Task:
Give all the records again, with no alterations.

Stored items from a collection
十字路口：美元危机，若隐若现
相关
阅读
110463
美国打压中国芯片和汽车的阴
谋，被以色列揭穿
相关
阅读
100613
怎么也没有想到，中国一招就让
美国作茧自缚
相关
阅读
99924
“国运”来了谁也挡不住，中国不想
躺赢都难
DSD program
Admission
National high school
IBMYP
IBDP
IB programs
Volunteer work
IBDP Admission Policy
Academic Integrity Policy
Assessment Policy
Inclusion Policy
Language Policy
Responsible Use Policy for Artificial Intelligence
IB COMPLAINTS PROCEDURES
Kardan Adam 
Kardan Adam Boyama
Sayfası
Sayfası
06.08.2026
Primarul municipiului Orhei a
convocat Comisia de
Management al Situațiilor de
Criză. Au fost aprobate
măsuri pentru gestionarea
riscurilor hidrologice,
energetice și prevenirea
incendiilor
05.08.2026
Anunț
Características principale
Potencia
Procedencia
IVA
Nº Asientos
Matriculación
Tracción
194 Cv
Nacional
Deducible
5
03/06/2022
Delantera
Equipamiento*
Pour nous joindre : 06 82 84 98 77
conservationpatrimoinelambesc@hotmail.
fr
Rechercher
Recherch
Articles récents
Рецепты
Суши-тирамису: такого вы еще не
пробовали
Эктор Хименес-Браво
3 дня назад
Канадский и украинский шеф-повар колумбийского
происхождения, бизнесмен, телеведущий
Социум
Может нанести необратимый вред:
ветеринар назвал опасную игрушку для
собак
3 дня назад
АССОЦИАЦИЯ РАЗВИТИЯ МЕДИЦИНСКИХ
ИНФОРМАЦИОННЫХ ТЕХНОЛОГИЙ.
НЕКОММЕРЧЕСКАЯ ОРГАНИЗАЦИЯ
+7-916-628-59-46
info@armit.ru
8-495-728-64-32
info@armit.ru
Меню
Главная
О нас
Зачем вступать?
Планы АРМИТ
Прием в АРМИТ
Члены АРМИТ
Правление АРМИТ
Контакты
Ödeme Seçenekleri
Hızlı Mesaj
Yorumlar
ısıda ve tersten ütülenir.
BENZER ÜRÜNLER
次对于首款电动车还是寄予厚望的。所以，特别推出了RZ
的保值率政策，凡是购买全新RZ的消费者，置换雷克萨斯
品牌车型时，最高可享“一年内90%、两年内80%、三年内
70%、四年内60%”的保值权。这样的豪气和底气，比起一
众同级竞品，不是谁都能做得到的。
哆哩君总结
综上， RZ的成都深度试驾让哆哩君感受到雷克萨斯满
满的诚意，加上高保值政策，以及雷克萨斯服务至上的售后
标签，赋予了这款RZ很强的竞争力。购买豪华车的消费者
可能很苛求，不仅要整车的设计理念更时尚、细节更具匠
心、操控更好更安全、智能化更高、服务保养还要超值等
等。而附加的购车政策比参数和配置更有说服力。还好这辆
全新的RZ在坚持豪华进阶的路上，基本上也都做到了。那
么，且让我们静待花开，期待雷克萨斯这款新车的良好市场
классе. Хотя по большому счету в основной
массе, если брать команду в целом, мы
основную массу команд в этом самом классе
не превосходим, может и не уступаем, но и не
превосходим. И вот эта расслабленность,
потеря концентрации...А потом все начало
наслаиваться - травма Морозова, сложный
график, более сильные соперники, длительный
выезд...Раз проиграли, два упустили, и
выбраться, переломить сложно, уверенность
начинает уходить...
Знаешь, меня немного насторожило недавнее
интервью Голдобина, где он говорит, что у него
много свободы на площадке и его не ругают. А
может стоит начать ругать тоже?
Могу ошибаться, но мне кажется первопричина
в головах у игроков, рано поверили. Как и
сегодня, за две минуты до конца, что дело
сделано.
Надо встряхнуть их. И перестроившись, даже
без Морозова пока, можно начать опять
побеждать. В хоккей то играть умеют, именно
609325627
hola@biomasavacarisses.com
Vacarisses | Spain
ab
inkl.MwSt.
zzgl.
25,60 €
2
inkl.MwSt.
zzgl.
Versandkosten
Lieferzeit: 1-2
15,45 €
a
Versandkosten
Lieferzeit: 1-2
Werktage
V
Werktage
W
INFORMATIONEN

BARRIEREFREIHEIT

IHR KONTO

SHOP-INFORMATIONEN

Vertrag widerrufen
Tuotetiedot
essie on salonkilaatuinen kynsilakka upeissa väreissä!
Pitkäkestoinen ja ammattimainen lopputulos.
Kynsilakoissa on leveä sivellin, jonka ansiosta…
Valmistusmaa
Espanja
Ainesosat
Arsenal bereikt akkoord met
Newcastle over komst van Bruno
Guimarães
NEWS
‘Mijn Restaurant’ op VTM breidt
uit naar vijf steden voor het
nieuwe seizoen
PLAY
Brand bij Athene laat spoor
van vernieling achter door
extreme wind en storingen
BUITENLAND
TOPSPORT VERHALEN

Solution:
十字路口：美元危机，若隐若现
相关
阅读
110463
美国打压中国芯片和汽车的阴
谋，被以色列揭穿
相关
阅读
100613
怎么也没有想到，中国一招就让
美国作茧自缚
相关
阅读
99924
“国运”来了谁也挡不住，中国不想
躺赢都难
DSD program
Admission
National high school
IBMYP
IBDP
IB programs
Volunteer work
IBDP Admission Policy
Academic Integrity Policy
Assessment Policy
Inclusion Policy
Language Policy
Responsible Use Policy for Artificial Intelligence
IB COMPLAINTS PROCEDURES
Kardan Adam 
Kardan Adam Boyama
Sayfası
Sayfası
06.08.2026
Primarul municipiului Orhei a
convocat Comisia de
Management al Situațiilor de
Criză. Au fost aprobate
măsuri pentru gestionarea
riscurilor hidrologice,
energetice și prevenirea
incendiilor
05.08.2026
Anunț
Características principale
Potencia
Procedencia
IVA
Nº Asientos
Matriculación
Tracción
194 Cv
Nacional
Deducible
5
03/06/2022
Delantera
Equipamiento*
Pour nous joindre : 06 82 84 98 77
conservationpatrimoinelambesc@hotmail.
fr
Rechercher
Recherch
Articles récents
Рецепты
Суши-тирамису: такого вы еще не
пробовали
Эктор Хименес-Браво
3 дня назад
Канадский и украинский шеф-повар колумбийского
происхождения, бизнесмен, телеведущий
Социум
Может нанести необратимый вред:
ветеринар назвал опасную игрушку для
собак
3 дня назад
АССОЦИАЦИЯ РАЗВИТИЯ МЕДИЦИНСКИХ
ИНФОРМАЦИОННЫХ ТЕХНОЛОГИЙ.
НЕКОММЕРЧЕСКАЯ ОРГАНИЗАЦИЯ
+7-916-628-59-46
info@armit.ru
8-495-728-64-32
info@armit.ru
Меню
Главная
О нас
Зачем вступать?
Планы АРМИТ
Прием в АРМИТ
Члены АРМИТ
Правление АРМИТ
Контакты
Ödeme Seçenekleri
Hızlı Mesaj
Yorumlar
ısıda ve tersten ütülenir.
BENZER ÜRÜNLER
次对于首款电动车还是寄予厚望的。所以，特别推出了RZ
的保值率政策，凡是购买全新RZ的消费者，置换雷克萨斯
品牌车型时，最高可享“一年内90%、两年内80%、三年内
70%、四年内60%”的保值权。这样的豪气和底气，比起一
众同级竞品，不是谁都能做得到的。
哆哩君总结
综上， RZ的成都深度试驾让哆哩君感受到雷克萨斯满
满的诚意，加上高保值政策，以及雷克萨斯服务至上的售后
标签，赋予了这款RZ很强的竞争力。购买豪华车的消费者
可能很苛求，不仅要整车的设计理念更时尚、细节更具匠
心、操控更好更安全、智能化更高、服务保养还要超值等
等。而附加的购车政策比参数和配置更有说服力。还好这辆
全新的RZ在坚持豪华进阶的路上，基本上也都做到了。那
么，且让我们静待花开，期待雷克萨斯这款新车的良好市场
классе. Хотя по большому счету в основной
массе, если брать команду в целом, мы
основную массу команд в этом самом классе
не превосходим, может и не уступаем, но и не
превосходим. И вот эта расслабленность,
потеря концентрации...А потом все начало
наслаиваться - травма Морозова, сложный
график, более сильные соперники, длительный
выезд...Раз проиграли, два упустили, и
выбраться, переломить сложно, уверенность
начинает уходить...
Знаешь, меня немного насторожило недавнее
интервью Голдобина, где он говорит, что у него
много свободы на площадке и его не ругают. А
может стоит начать ругать тоже?
Могу ошибаться, но мне кажется первопричина
в головах у игроков, рано поверили. Как и
сегодня, за две минуты до конца, что дело
сделано.
Надо встряхнуть их. И перестроившись, даже
без Морозова пока, можно начать опять
побеждать. В хоккей то играть умеют, именно
609325627
hola@biomasavacarisses.com
Vacarisses | Spain
ab
inkl.MwSt.
zzgl.
25,60 €
2
inkl.MwSt.
zzgl.
Versandkosten
Lieferzeit: 1-2
15,45 €
a
Versandkosten
Lieferzeit: 1-2
Werktage
V
Werktage
W
INFORMATIONEN

BARRIEREFREIHEIT

IHR KONTO

SHOP-INFORMATIONEN

Vertrag widerrufen
Tuotetiedot
essie on salonkilaatuinen kynsilakka upeissa väreissä!
Pitkäkestoinen ja ammattimainen lopputulos.
Kynsilakoissa on leveä sivellin, jonka ansiosta…
Valmistusmaa
Espanja
Ainesosat
Arsenal bereikt akkoord met
Newcastle over komst van Bruno
Guimarães
NEWS
‘Mijn Restaurant’ op VTM breidt
uit naar vijf steden voor het
nieuwe seizoen
PLAY
Brand bij Athene laat spoor
van vernieling achter door
extreme wind en storingen
BUITENLAND
TOPSPORT VERHALEN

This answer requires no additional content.